Smart Cities: Big data analytics are used in urban planning, transportation management, and resource optimization to improve public services, reduce traffic congestion, and enhance overall quality of life in cities.

Supply Chain Optimization: Big data analytics help companies optimize inventory management, streamline logistics operations, and identify opportunities for cost reduction and efficiency improvement across the supply chain.

Risk Management: Big data analytics enable organizations to assess and mitigate risks across various domains, including financial risk, cybersecurity risk, and operational risk, through predictive modeling and scenario analysis.

Customer Experience Enhancement: Big data analytics help businesses analyze customer feedback, sentiment, and interactions across different channels to improve products, services, and customer support processes.

Energy Management: Big data analytics are used in energy utilities to optimize energy generation, distribution, and consumption, identify inefficiencies, and promote sustainable energy practices.

Research and Development: Big data analytics facilitate scientific research, drug discovery, and product development by analyzing large datasets, identifying patterns, and generating insights that drive innovation and discovery.

10 disadvantages of Big Data

• Privacy concerns.
• Security risks.
• Data quality issues.
• Costs and complexity.
• Overreliance on data.
• Legal and regulatory compliance.
• Data breach vulnerability.
• Bias and discrimination.
• Data ownership and control.
• Infrastructure limitations.
• Will be so overwhelmed:- 
• Need the right people and solve the right problems
• Costs escalate too fast
• Isn’t necessary to capture 100%
• Many sources of big data  is privacy
• self-regulation
• Legal regulation

10 Advantages/Benefits of Big Data

• Informed decision-making.
• Improved efficiency.
• Enhanced customer experience.
• Competitive advantage.
• Innovation and product development.
• Risk management.
• Real-time insights.
• Personalization and targeting.
• Healthcare outcomes improvement.
• Scientific advancements.

Conclusion

In conclusion , this blog cover a brief description of following topics

AI, Artificial intelligence, Different type of AI, Branches of AI, AI History, Expert System, Components of Expert system, What is Cloud?, What is Cloud Computing?, Cloud Computing Architecture, IOT, How IoT Works?, life cycle of IOT, Components of IOT, BIG data, Characteristics of Big data

In summary, I can say that these topics are related to Fundamental of Computer and very helpful for those who pursuing BCA,PGDCA, DCA ,'O' Level Courses from different universities 

I hope this blog helps you a lot Happy learning....

Frequently Asked Question(FAQ)

What is AI ?

AI, or Artificial Intelligence, is a branch of computer science dedicated to creating systems capable of performing tasks that typically require human intelligence.

what is Expert Systems ?

An expert system serves as a computer program engineered to address intricate problems and furnish decision-making capabilities comparable to those of a human expert.

What is Cloud computing ?

Cloud computing refers to the delivery of computing services over the internet, providing storage, processing power, and software.

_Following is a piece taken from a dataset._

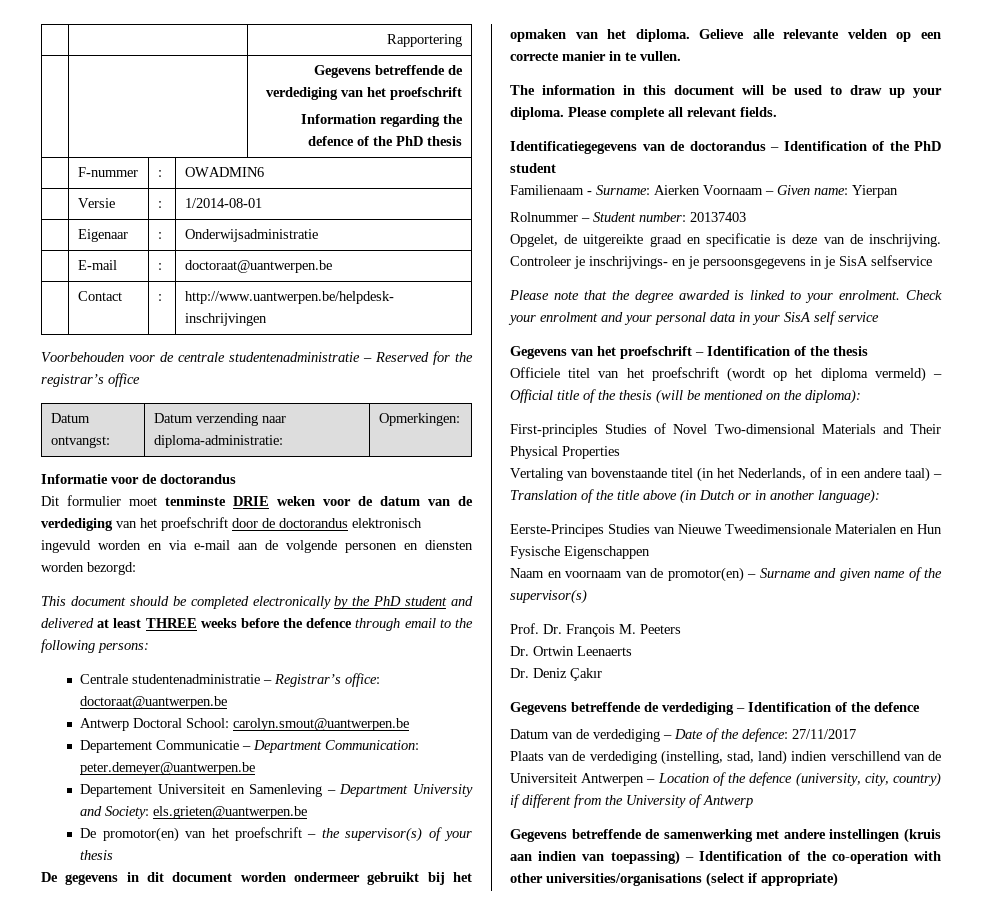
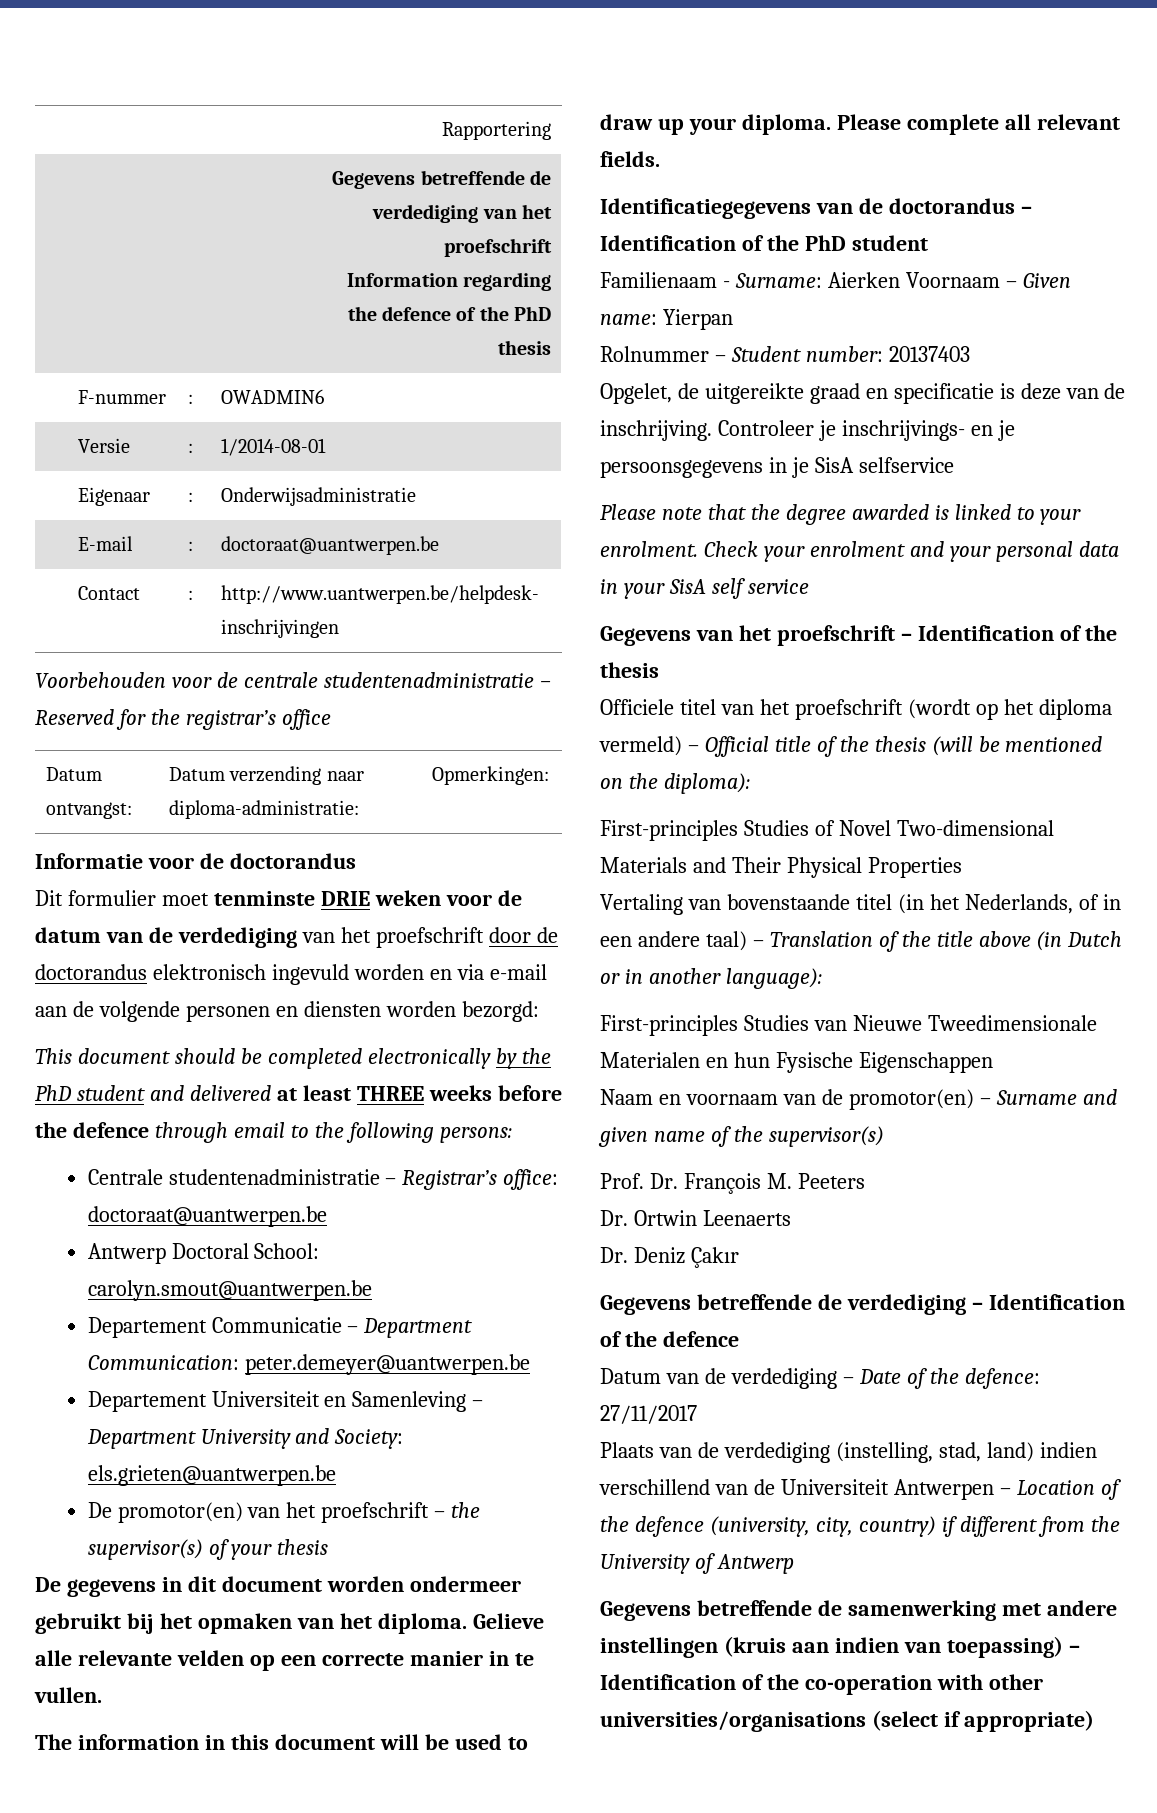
[510,524,604,537] Eerste-Principes -> [600,1015,738,1036] First-principles
[917,524,942,534] Hun -> [733,1052,770,1068] hun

These services are available on-demand and do not require direct user management.

What is IOT ?

The Internet of Things (IoT) is an ecosystem that consists of interconnected physical objects or electronics. These objects are embedded with sensors and have the ability to collect and exchange data through the internet.

What is Big Data ?

Big data refers to large volumes of structured, semi-structured, and unstructured data generated from various sources such as social media, sensors, mobile devices, and enterprise systems.